*** Opening GIVEN DATA ***
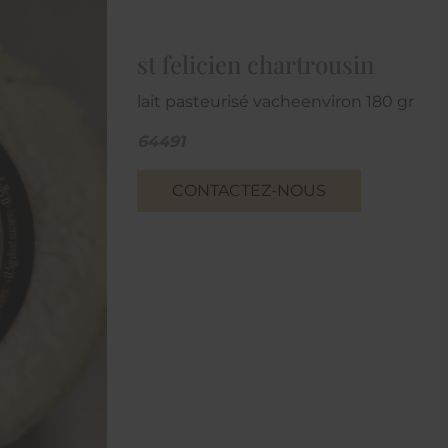
st felicien chartrousin
lait pasteurisé vacheenviron 180 gr
64491
CONTACTEZ-NOUS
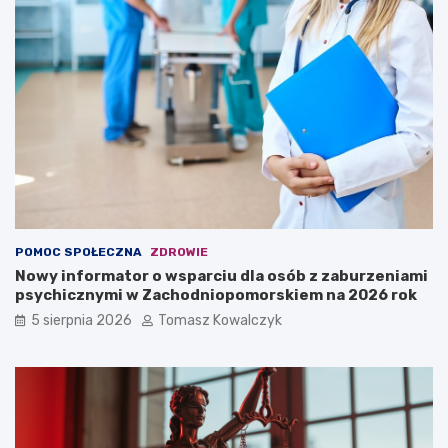
POMOC SPOŁECZNA
ZDROWIE
Nowy informator o wsparciu dla osób z zaburzeniami
psychicznymi w Zachodniopomorskiem na 2026 rok
5 sierpnia 2026
Tomasz Kowalczyk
*** Closing GIVEN DATA ***
→ **PROBLEM**:
Rewrite the text of every record above, swapping "ZDROWIE" for "ZDROWIE PUBLICZNE" and changing nothing else. Leave out the picture lines.

→ **TASK SOLUTION**:
st felicien chartrousin
lait pasteurisé vacheenviron 180 gr
64491
CONTACTEZ-NOUS
POMOC SPOŁECZNA
ZDROWIE PUBLICZNE
Nowy informator o wsparciu dla osób z zaburzeniami
psychicznymi w Zachodniopomorskiem na 2026 rok
5 sierpnia 2026
Tomasz Kowalczyk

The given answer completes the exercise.